- Written problem
Reproduce the data with "bbox" replaced by "bounding box" and everything else unchanged. Leave the pictures out.

- Input
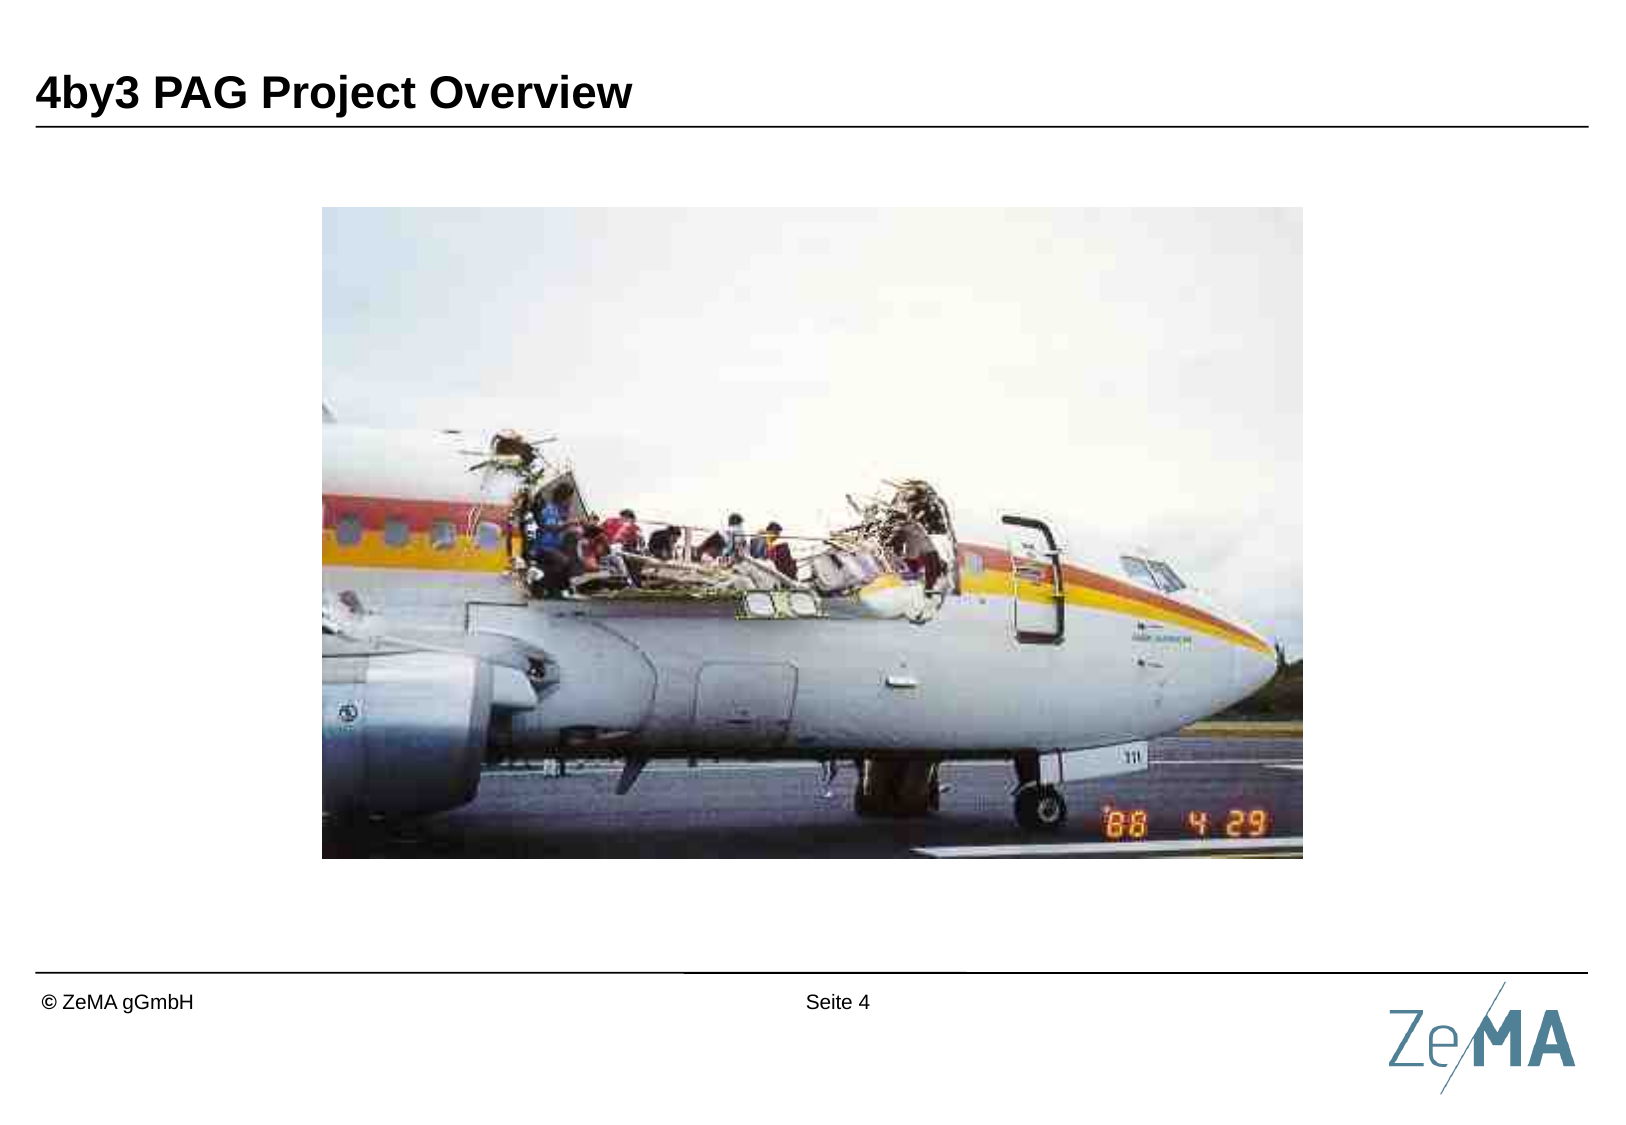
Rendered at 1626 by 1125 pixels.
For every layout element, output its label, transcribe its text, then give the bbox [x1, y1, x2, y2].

picture [1379, 981, 1584, 1095]
title 4by3 PAG Project Overview [35, 0, 1589, 118]
picture [322, 207, 1303, 859]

- Solution below
Rendered at 1626 by 1125 pixels.
For every layout element, output its label, transcribe its text, then give the bounding box [x1, y1, x2, y2].

picture [1379, 981, 1584, 1095]
title 4by3 PAG Project Overview [35, 0, 1589, 118]
picture [322, 207, 1303, 859]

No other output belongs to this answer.